= Health Products Regulatory Authority =

Irish regulatory agency

The Health Products Regulatory Authority (HPRA; An tÚdarás Rialála Táirgí Sláinte) is an Irish regulatory agency. It advises the Irish government. It is responsible for both public and animal health. It regulates medicines, medical devices, clinical trials and other health products and monitors the safety of cosmetics. Until July 2014 it was known as the Irish Medicines Board.

== Actions ==
The Irish Medicines Board suspended Nimesulide from the Irish market and referred it to the EU Committee for Human Medicinal Products for a review of its benefit/risk profile due to the reporting of six cases of potentially-related liver failures by the National Liver Transplant Unit at St. Vincent's University Hospital between 1999 and 2006.

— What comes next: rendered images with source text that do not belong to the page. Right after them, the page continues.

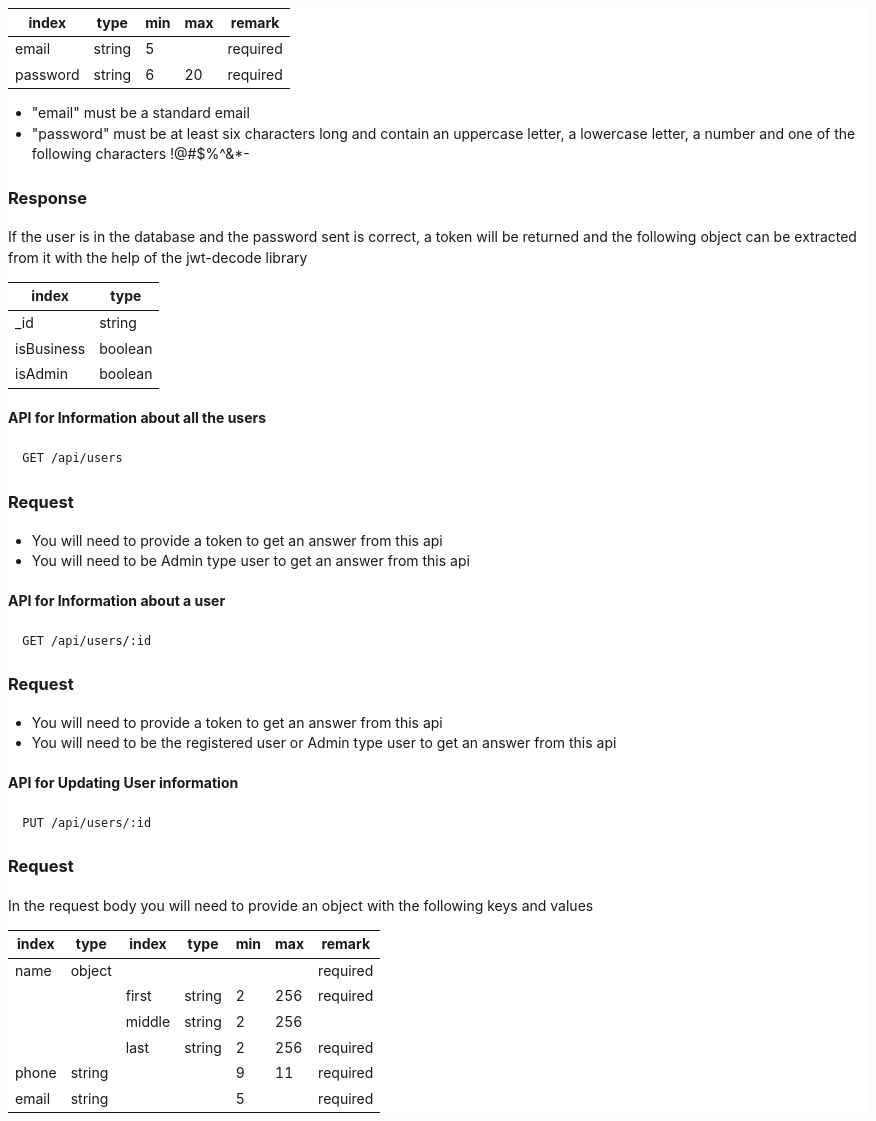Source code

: | index    | type   | min | max | remark   |
| -------- | ------ | --- | --- | -------- |
| email    | string | 5   |     | required |
| password | string | 6   | 20  | required |

- "email" must be a standard email
- "password" must be at least six characters long and contain an uppercase letter, a lowercase letter, a number and one of the following characters !@#$%^&\*-

### Response

If the user is in the database and the password sent is correct, a token will be returned and the following object can be extracted from it with the help of the jwt-decode library

| index      | type    |
| ---------- | ------- |
| \_id       | string  |
| isBusiness | boolean |
| isAdmin    | boolean |

#### API for Information about all the users

```http
  GET /api/users
```

### Request

- You will need to provide a token to get an answer from this api
- You will need to be Admin type user to get an answer from this api

#### API for Information about a user

```http
  GET /api/users/:id
```

### Request

- You will need to provide a token to get an answer from this api
- You will need to be the registered user or Admin type user to get an answer from this api

#### API for Updating User information

```http
  PUT /api/users/:id
```

### Request

In the request body you will need to provide an object with the following keys and values

| index      | type    | index       | type   | min | max | remark   |
| ---------- | ------- | ----------- | ------ | --- | --- | -------- |
| name       | object  |             |        |     |     | required |
|            |         | first       | string | 2   | 256 | required |
|            |         | middle      | string | 2   | 256 |          |
|            |         | last        | string | 2   | 256 | required |
| phone      | string  |             |        | 9   | 11  | required |
| email      | string  |             |        | 5   |     | required |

In July 2018 the authority recalled a number of medicines containing the active ingredient Valsartan when an impurity was identified in a valsartan active substance manufactured at a facility in China.

It produced a report on medicinal cannabis in 2018 which suggested a controlled access programme for cannabis products that are not capable of being authorized as a medicinal product.

In 2017 it confiscated large quantities of counterfeit “high-end” beauty products, some of which were found to contain arsenic and lead. It also detained 948,915 dosage units (tablets, capsules, vials etc.) of fake or other illegal medicines, 40% more than in 2016. 47% were anabolic steroids, 23% sedatives and 13% erectile dysfunction medicines. It brought six prosecutions.